(Try it) Pictures do not belong in the copy; retype the records below exactly.

[Stored items]
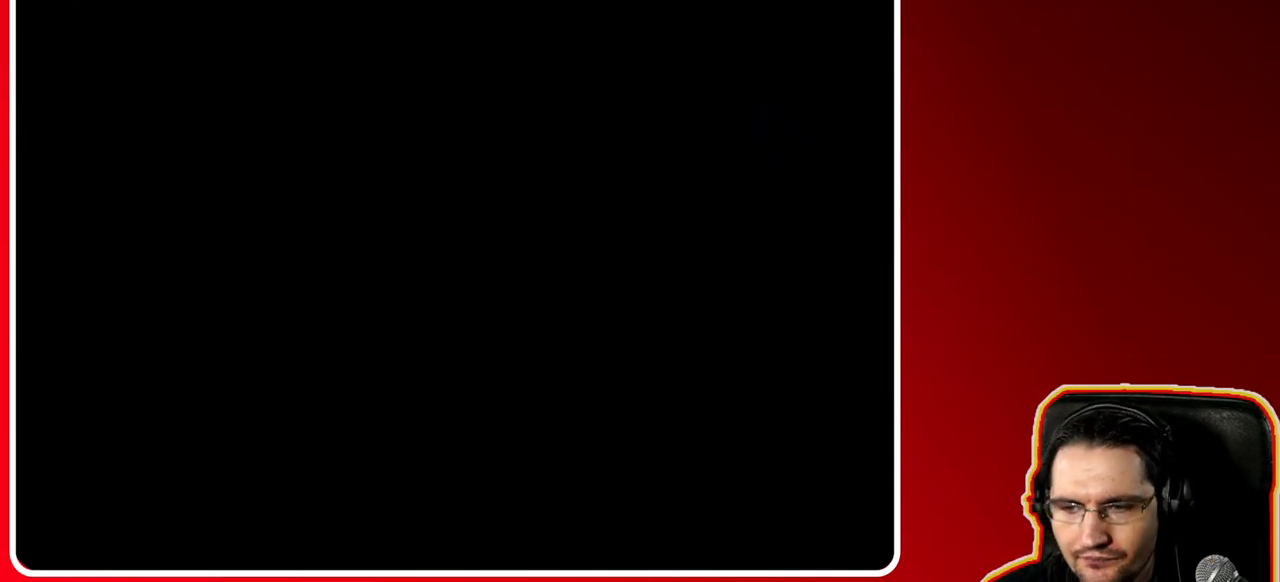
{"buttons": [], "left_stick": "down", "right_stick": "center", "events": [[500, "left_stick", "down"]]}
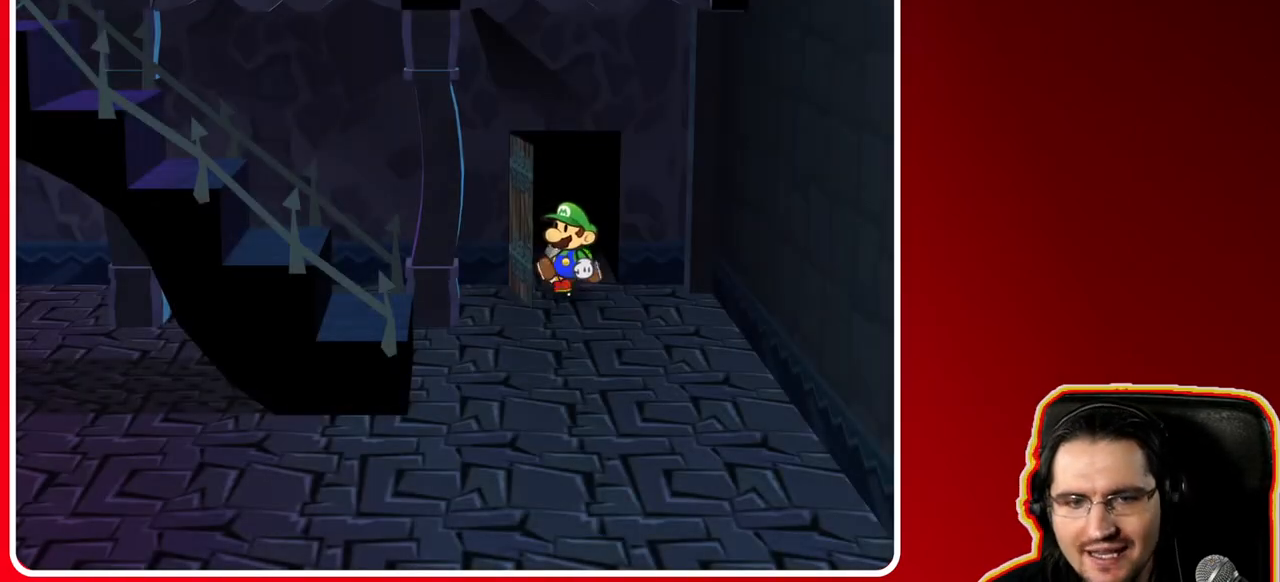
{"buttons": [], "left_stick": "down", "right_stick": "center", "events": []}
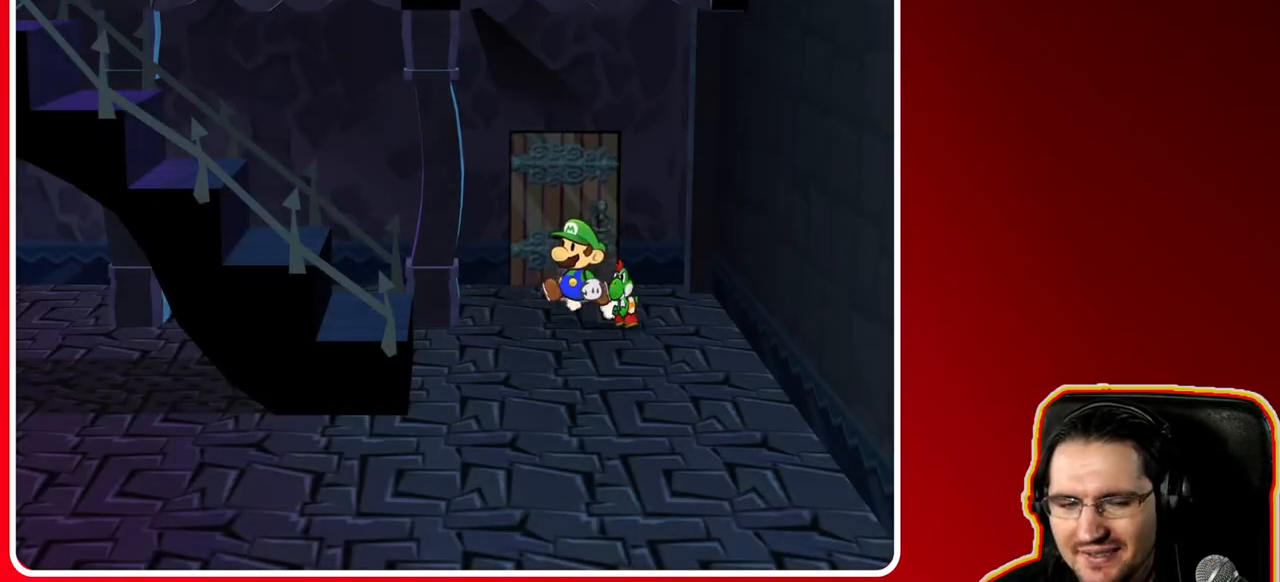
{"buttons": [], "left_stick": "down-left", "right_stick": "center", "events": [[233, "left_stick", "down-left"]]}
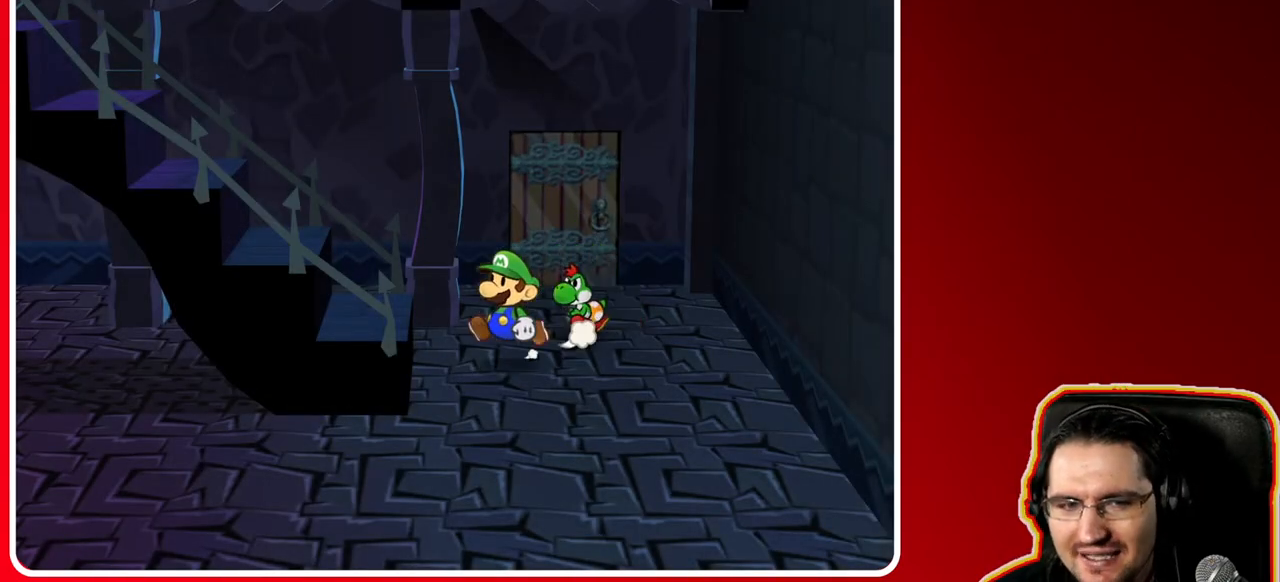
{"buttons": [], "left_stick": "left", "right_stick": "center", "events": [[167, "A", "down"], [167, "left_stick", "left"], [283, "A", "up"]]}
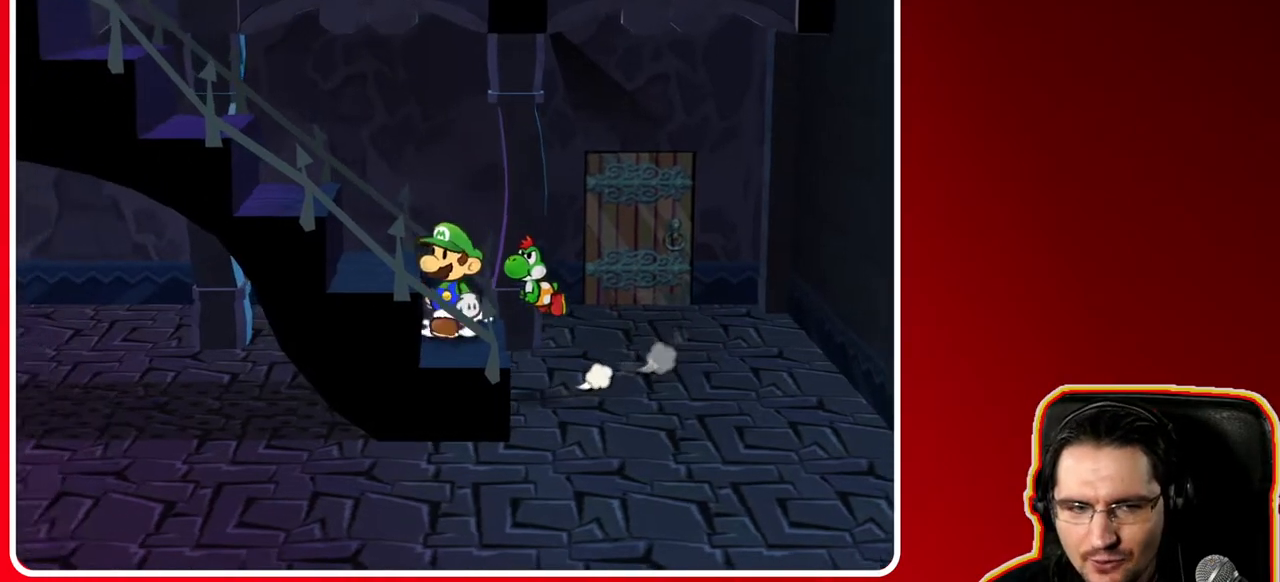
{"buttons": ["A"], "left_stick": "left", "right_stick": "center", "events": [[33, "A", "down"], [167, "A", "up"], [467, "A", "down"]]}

(Answer space)
{"buttons": [], "left_stick": "down", "right_stick": "center", "events": [[500, "left_stick", "down"]]}
{"buttons": [], "left_stick": "down", "right_stick": "center", "events": []}
{"buttons": [], "left_stick": "down-left", "right_stick": "center", "events": [[233, "left_stick", "down-left"]]}
{"buttons": [], "left_stick": "left", "right_stick": "center", "events": [[167, "A", "down"], [167, "left_stick", "left"], [283, "A", "up"]]}
{"buttons": ["A"], "left_stick": "left", "right_stick": "center", "events": [[33, "A", "down"], [167, "A", "up"], [467, "A", "down"]]}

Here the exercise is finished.